The records are merged if no contradictions appear. To give an example, all names from the following list: KAFKA S.M.; KAFKA SOFIYA; КАФКА С.М.; KAFKA S.M.; KAFKA SOFIIA; KAFKA S. are merged to get a single author's record. But an ambiguity exists for authors from the list VERHUN A.; VERGUN ANDRIJ IVANOVYCH; VERHUN A.; VERHUN ANTONINA; VERHUN ANDRIJ: VERHUN A. ⁽⁷⁾ corresponds either to ANDRIJ or to ANTONINA – no merging is performed in this case.

The list of authors’ names was processed using the own Python code to find the list of candidates for merging and to mark them as more or less probable. The final merging was manually confirmed using the results of this preliminary automatic procedure. Additional manual checks were performed for particular cases, where candidates are considered as important players due to a large number of publications or co-authors. Merging was not performed for the pairs where ambiguity remains, but even so, the initial set of 31.5 thousand authors’ records was reduced to 23,094.

4

Gender disambiguation and analysis

As mentioned before, the gender label of an author is inferred from his/her given name. Since the majority of authors are from Ukraine (Mryglod et al., 2021), Slavic first names are predominantly found in our data set. Besides the list of Slavic names manually labeled by gender, free web resource Genderize ⁽⁸⁾ was partially used to detect gender for non-Slavic names ⁽⁹⁾. Thus, 54.5% of 23,094 author records were marked by gender: 7,748 (33.5%) females and 4,865 (21%) males. According to this, females appear in our data set approximately 1.59 times more often.

Some typical endings of Slavic surnames can be considered as gender-specific. Author records genderized on the previous step were used as a validation subset in order to check whether surnames’ endings are distinctive enough for our data set. The gender of 19.85% females was repeatedly recognized using gender-specific endings of last names: OVA, EVA, OBA, EBA, АЯ, AYA, AIA, INA, IHA. In their turn, 18.19% of males were recognized using the following list of endings: OV, EV, OB, EB, ЄВ, YI, YJ, KY, KII, KIJ. As it can be seen, such an approach is almost equally accurate for both genders: males are slightly less recognizable. Only eight (0.1%) female and seven (0.14%) male authors are re-marked incorrectly. Such a few examples can be considered as exceptions: male surnames with female-like endings DIBROVA, COBA (SOVA), ELLAIA, JAYA, GLOVA, GECHBAIA, BOVA and female surnames with male-like endings KYI, MYSHELOV, GLAMBOSKY, LAZANYI, BOKII, URSAKII, SUSHYI, IVANOV. Although gender can be assigned incorrectly to a particular person, we believe that the results are statistically correct.

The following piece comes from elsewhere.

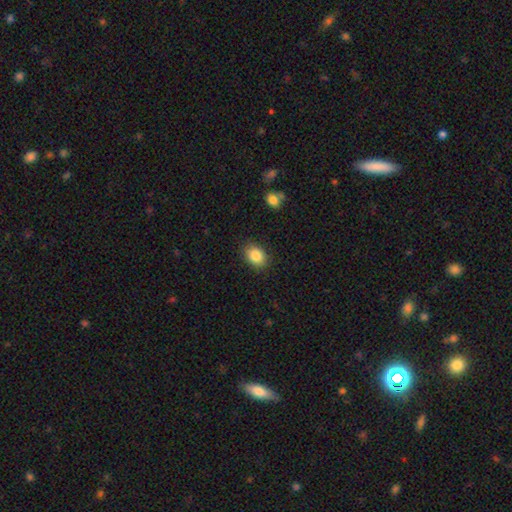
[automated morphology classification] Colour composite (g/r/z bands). It shows a smooth galaxy with no disk features (86%) that is in between round and cigar-shaped (70%). Merging: none (87%).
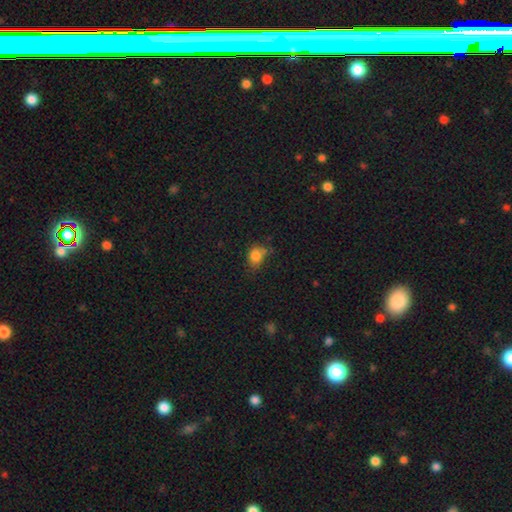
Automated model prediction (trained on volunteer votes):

Thus, gender labels were inferred from surnames for an additional 1,260 female and 828 male authors. Altogether, we continue with 63.7% of genderized authors’ names. And having in mind that the number of male authors is slightly underestimated, one can state that 1.5 times more female authors are found.

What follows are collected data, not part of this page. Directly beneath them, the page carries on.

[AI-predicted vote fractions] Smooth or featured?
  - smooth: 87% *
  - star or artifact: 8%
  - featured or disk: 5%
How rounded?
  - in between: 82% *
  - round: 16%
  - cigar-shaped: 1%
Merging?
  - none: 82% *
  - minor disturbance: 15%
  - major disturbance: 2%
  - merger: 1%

Our finding is in line with the statement in (Larivière et al., 2013), where Ukraine is mentioned among other “countries with lower scientific output” that are characterized by more prevalent female authorship. But our research is not cross-disciplinary, it is initially related to the Economics area. Moreover, while Web of Science data was used in (Larivière et al., 2013), we exploit Crossref as a data source in our work. The remaining question is how different can be results obtained for top journals indexed in authoritative databases such as Scopus or Web of Science and for data beyond these sources.

It is shown that gender disparities are disciplinary-dependent (Nicola & D’Agostino, 2021. The Economics discipline is considered rather as a male-dominated one ⁽¹⁰⁾ (Bayer & Rouse, 2016; Liu et al., 2020). For example, 20.3% female versus 63.4% male authors were found for an economics-related data set analyzed (Maddi & Gingras, 2021) ⁽¹¹⁾. A similar proportion was reported by (Liu et al., 2020): “The proportion of men is 2.45 times higher than that of women”. On the contrary, more female authors are found in our data ⁽¹²⁾. Thus, it is natural to expect more papers from female authors (at least one author is recognized as female) – 76.3% than from male authors – 48.4%. But let's look more deeply into the individual contributions of female and male authors, as it was suggested in (Huang et al., 2020). The conclusion “female and male authors are largely indistinguishable when it comes to the number of publications per year” supported also by results presented by Liu et al., (2020), which is relevant to our data: authors of both genders publish approximately the same number of papers per year on average. To be more precise, 1.28 papers per year on average are published by male authors, and 1.34 by female authors.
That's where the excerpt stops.